MKZWO Magazin

Lee Scratch Perry & Mad Professor live im Columbiaclub in Berlin

Am gestrigen Abend war es soweit, Lee “Scratch” Perry gab sich die Ehre vor dem Berliner Publikum aufzutreten. Doch bevor der Vater des Dub die Bühne betrat, wurden die Zuhörer von den Robotics in die richtige Stimmung gebracht. Der britischen Dubproduzent Mad Professor sorgte an den Mixern für den passenden Hall und zusammen ergab diese Mischung feinsten Dub.

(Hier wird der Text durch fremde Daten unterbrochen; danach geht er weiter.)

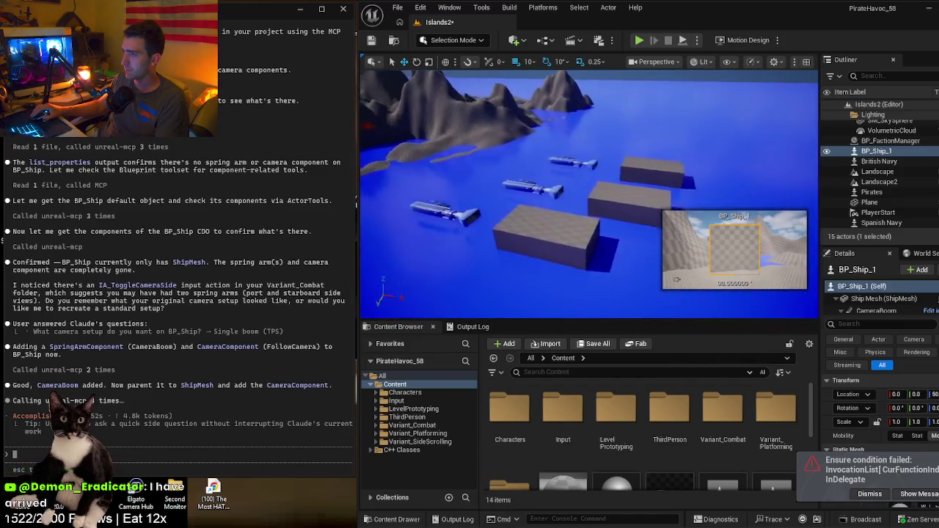
pyautogui.click(570, 202)
pyautogui.press('f')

Lee „Scratch“ Perry ist heute bereits eine Legende. Schon in den sechziger Jahren erfand er den modernen Reggae und hat sich seit dem auf unzähligen Platten verewigt. In jeglicher Hinsicht ist dieser mittlerweile 76 jährige Jamaikaner eine Attraktion. Einmal durch seine unermüdlichen Ideen Musik neu zu erfinden und seinen eigenwilligen Stil. So auch durfte man in Berlin gespannt sein, wie der Altmeister seinen Auftritt bewerkstelligen wird. Auf seinem Haupt thronte eine Kappe, die mit allerlei Verzierungen verziert war und einer Pickelhaube glich. Doch auch die Haarfarbe unter seinem Haupt wurde mehrfach enthüllt und so erstrahlte dieser kleine Mann mit seinem roten Haar und Bart im Columbiaclub.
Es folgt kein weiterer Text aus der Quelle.